Don't be put off by the fact that this book is a collection of some of Mr. Wood's prior essays and book reviews. The works are not easily available elsewhere and collectively they amount to a thoughtful criticism of current trends in historical scholarship and writing. These essays also give a good introduction to important scholarship in some of the nontraditional areas that current historians find appealing (or career friendly.) Wood is a highly informed and credible critic of these trends, but not a total rejectionist. As usual, his writing is clear and accessible.

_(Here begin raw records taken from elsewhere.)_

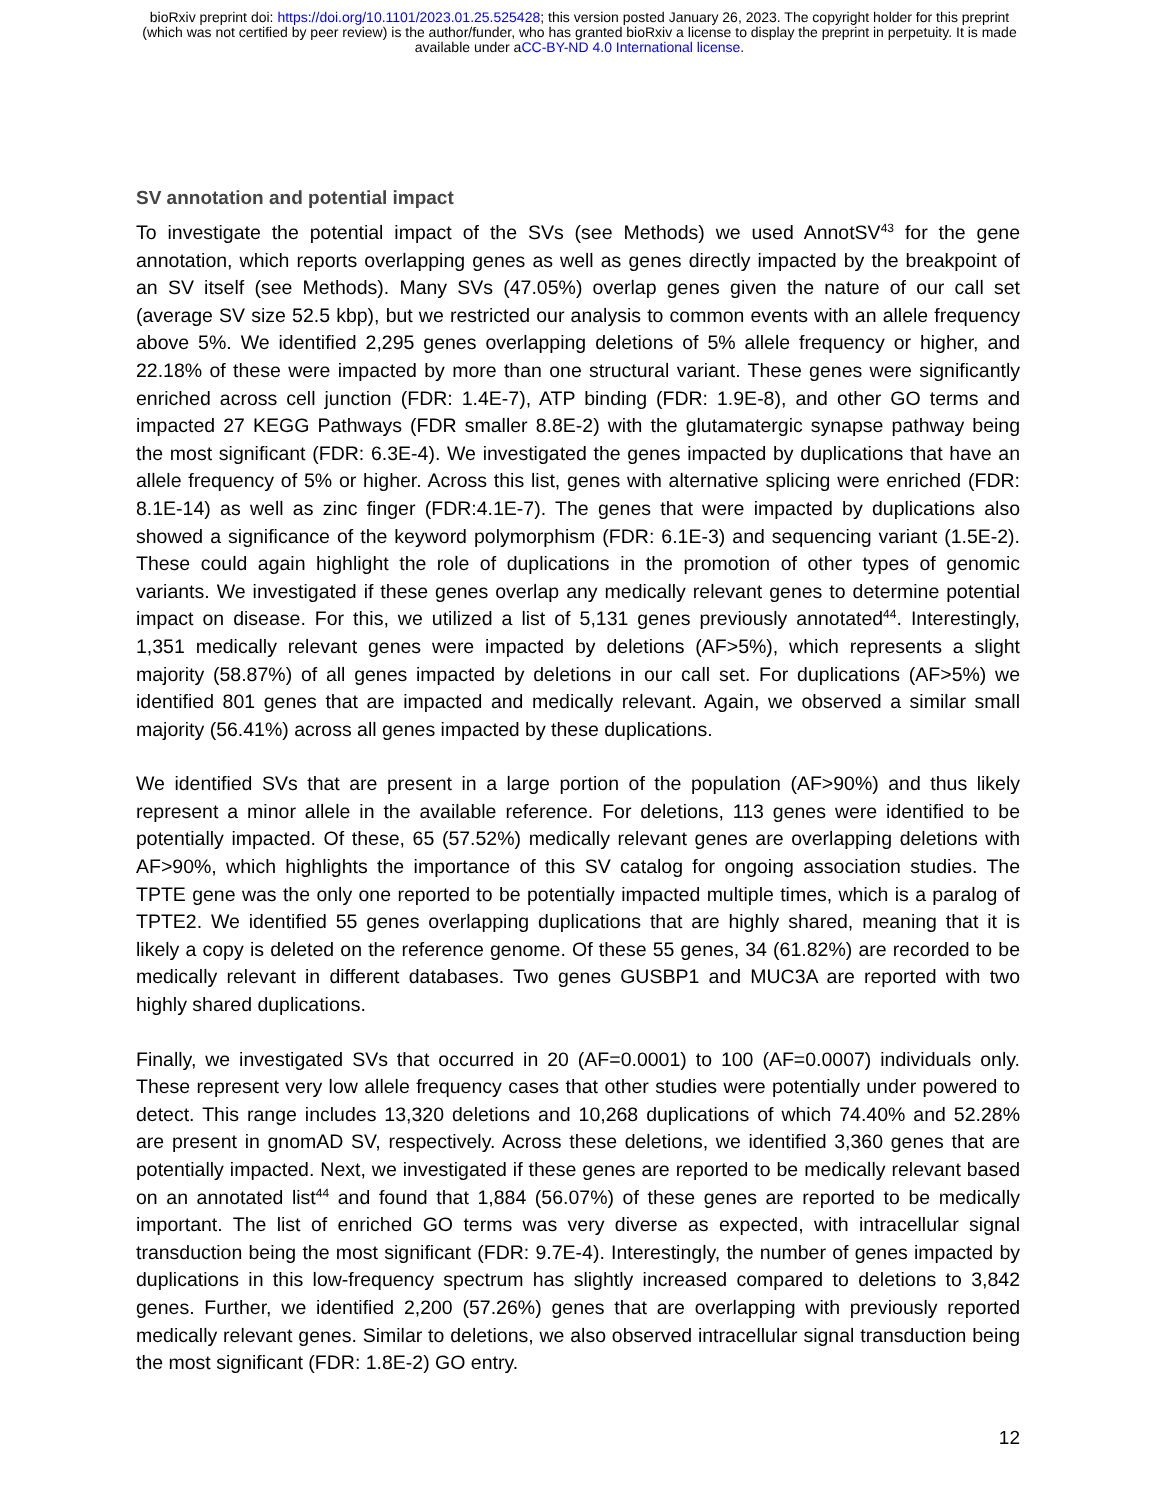bioRxiv preprint doi: https://doi.org/10.1101/2023.01.25.525428; this version posted January 26, 2023. The copyright holder for this preprint
(which was not certified by peer review) is the author/funder, who has granted bioRxiv a license to display the preprint in perpetuity. It is made
available under aCC-BY-ND 4.0 International license.
SV annotation and potential impact
To investigate the potential impact of the SVs (see Methods) we used AnnotSV<sup>43</sup> for the gene annotation, which reports overlapping genes as well as genes directly impacted by the breakpoint of an SV itself (see Methods). Many SVs (47.05%) overlap genes given the nature of our call set (average SV size 52.5 kbp), but we restricted our analysis to common events with an allele frequency above 5%. We identified 2,295 genes overlapping deletions of 5% allele frequency or higher, and 22.18% of these were impacted by more than one structural variant. These genes were significantly enriched across cell junction (FDR: 1.4E-7), ATP binding (FDR: 1.9E-8), and other GO terms and impacted 27 KEGG Pathways (FDR smaller 8.8E-2) with the glutamatergic synapse pathway being the most significant (FDR: 6.3E-4). We investigated the genes impacted by duplications that have an allele frequency of 5% or higher. Across this list, genes with alternative splicing were enriched (FDR: 8.1E-14) as well as zinc finger (FDR:4.1E-7). The genes that were impacted by duplications also showed a significance of the keyword polymorphism (FDR: 6.1E-3) and sequencing variant (1.5E-2). These could again highlight the role of duplications in the promotion of other types of genomic variants. We investigated if these genes overlap any medically relevant genes to determine potential impact on disease. For this, we utilized a list of 5,131 genes previously annotated<sup>44</sup>. Interestingly, 1,351 medically relevant genes were impacted by deletions (AF>5%), which represents a slight majority (58.87%) of all genes impacted by deletions in our call set. For duplications (AF>5%) we identified 801 genes that are impacted and medically relevant. Again, we observed a similar small majority (56.41%) across all genes impacted by these duplications.
We identified SVs that are present in a large portion of the population (AF>90%) and thus likely represent a minor allele in the available reference. For deletions, 113 genes were identified to be potentially impacted. Of these, 65 (57.52%) medically relevant genes are overlapping deletions with AF>90%, which highlights the importance of this SV catalog for ongoing association studies. The TPTE gene was the only one reported to be potentially impacted multiple times, which is a paralog of TPTE2. We identified 55 genes overlapping duplications that are highly shared, meaning that it is likely a copy is deleted on the reference genome. Of these 55 genes, 34 (61.82%) are recorded to be medically relevant in different databases. Two genes GUSBP1 and MUC3A are reported with two highly shared duplications.
Finally, we investigated SVs that occurred in 20 (AF=0.0001) to 100 (AF=0.0007) individuals only. These represent very low allele frequency cases that other studies were potentially under powered to detect. This range includes 13,320 deletions and 10,268 duplications of which 74.40% and 52.28% are present in gnomAD SV, respectively. Across these deletions, we identified 3,360 genes that are potentially impacted. Next, we investigated if these genes are reported to be medically relevant based on an annotated list<sup>44</sup> and found that 1,884 (56.07%) of these genes are reported to be medically important. The list of enriched GO terms was very diverse as expected, with intracellular signal transduction being the most significant (FDR: 9.7E-4). Interestingly, the number of genes impacted by duplications in this low-frequency spectrum has slightly increased compared to deletions to 3,842 genes. Further, we identified 2,200 (57.26%) genes that are overlapping with previously reported medically relevant genes. Similar to deletions, we also observed intracellular signal transduction being the most significant (FDR: 1.8E-2) GO entry.
12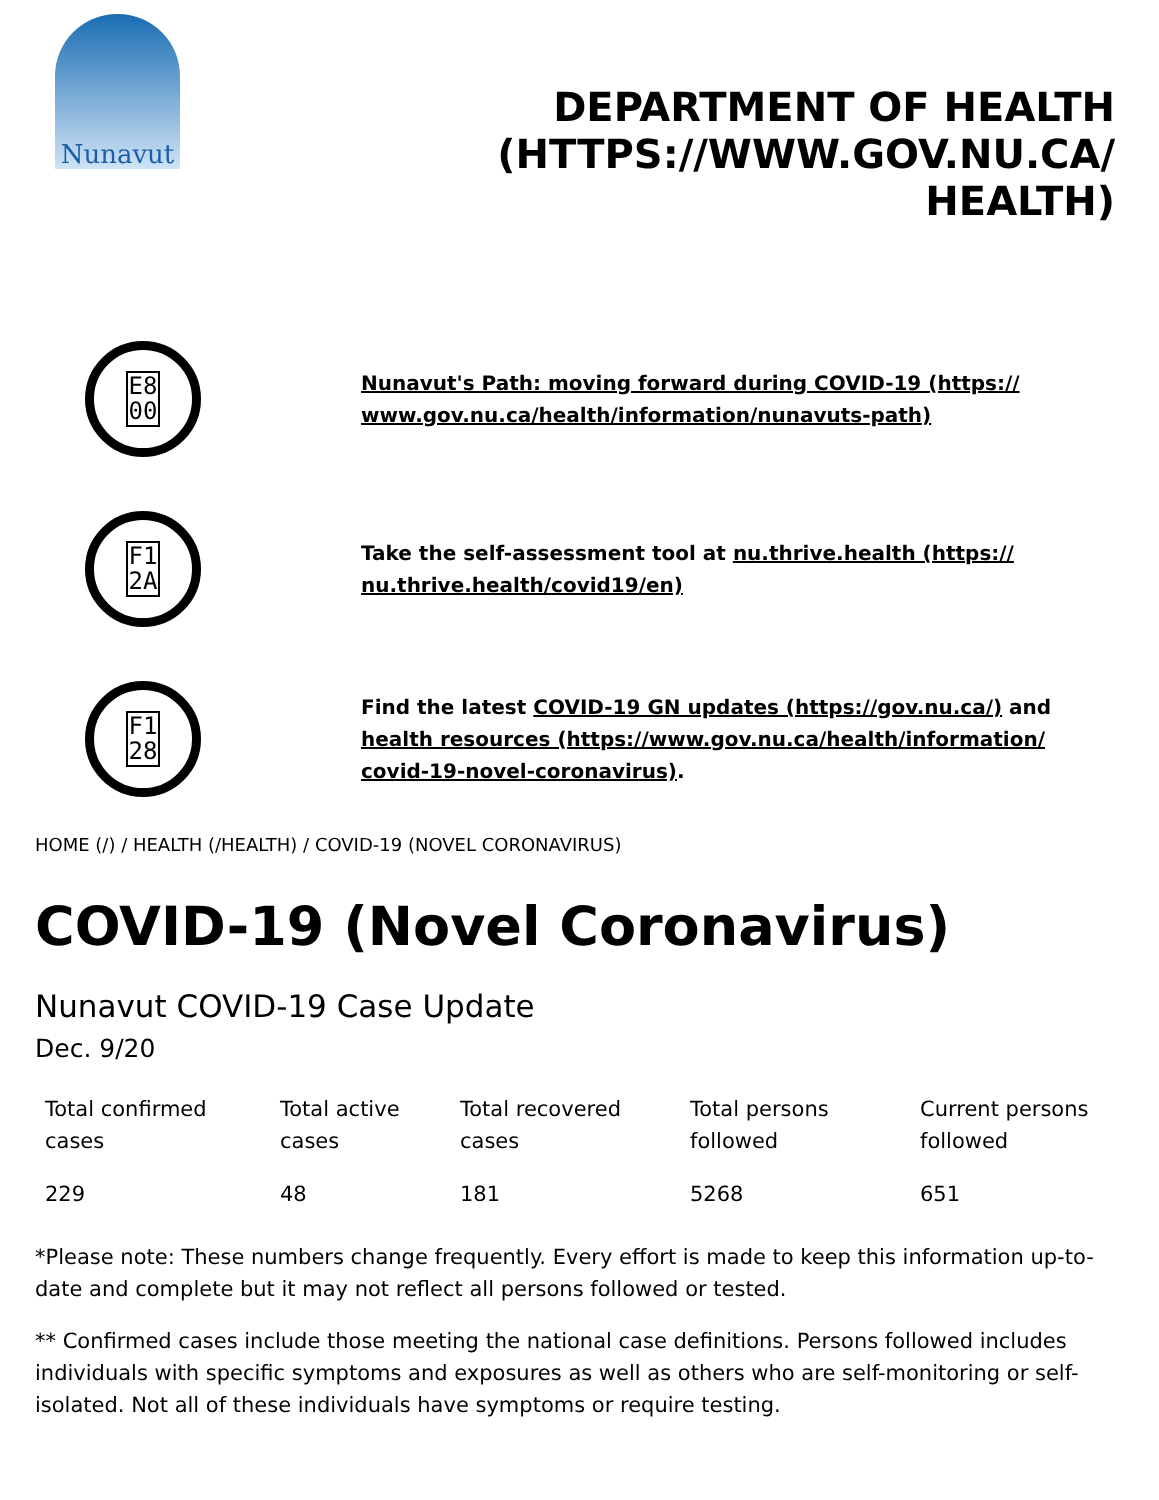Nunavut
DEPARTMENT OF HEALTH (HTTPS://WWW.GOV.NU.CA/ HEALTH)
E8
00
Nunavut's Path: moving forward during COVID-19 (https:// www.gov.nu.ca/health/information/nunavuts-path)
F1
2A
Take the self-assessment tool at nu.thrive.health (https:// nu.thrive.health/covid19/en)
F1
28
Find the latest COVID-19 GN updates (https://gov.nu.ca/) and health resources (https://www.gov.nu.ca/health/information/ covid-19-novel-coronavirus).
HOME (/) / HEALTH (/HEALTH) / COVID-19 (NOVEL CORONAVIRUS)
COVID-19 (Novel Coronavirus)
Nunavut COVID-19 Case Update
Dec. 9/20
| Total confirmed cases | Total active cases | Total recovered cases | Total persons followed | Current persons followed |
| --- | --- | --- | --- | --- |
| 229 | 48 | 181 | 5268 | 651 |
*Please note: These numbers change frequently. Every effort is made to keep this information up-to-date and complete but it may not reflect all persons followed or tested.
** Confirmed cases include those meeting the national case definitions. Persons followed includes individuals with specific symptoms and exposures as well as others who are self-monitoring or self-isolated. Not all of these individuals have symptoms or require testing.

Gordon Wood on the Art of American History

I found this to be just an extremely valuable collection of essays by Gordon S. Wood, one of our leading historians of the colonial and early national period (see his "The Creation of the American Republic" among other studies), consisting of 21 of his review essays. These essays originally appeared in the New York Review of Books, the New Republic, or the Atlantic between 1981-2007. The book's impact derives from several considerations. First, it is Wood who is writing the reviews, with tempered judgment (for the most part) and unimpeachable command of the material. Second, what Wood is up to is to illustrate trends or approaches in writing American history, as demonstrated in the various books under review. Some of the approaches or "trends" that Wood discusses, sometimes quite critically, include influence in intellectual history; writing history from the perspective of "contemporary consciousness"; is there still a place for good narrative history?; is the "new historicism" correct that everything is relative?; can history be written as fiction (Schama's "Dead Certainties" the subject of review); microhistory; multicultural history; comparative history; postmodern history; history and myth; and "presentism." His authors include Gary Wills; Joyce Appleby; Elkin & McKitrick; Gary Nash; Jon Butler; Jill Lapore; Pauline Maier and many others. If Wood had written a straight substantive article on trends in history, the reader's eyes might become glazed over. But the device of introducing and discussing (and sometimes deconstructing) each approach within the framework of reviewing a book manifesting that approach, keeps things much more interesting and lively than one might expect. Wood also has included a useful introductory essay and an index. So the book is a fun way to learn an awful lot about the writing of American history in this country during the last quarter century or so.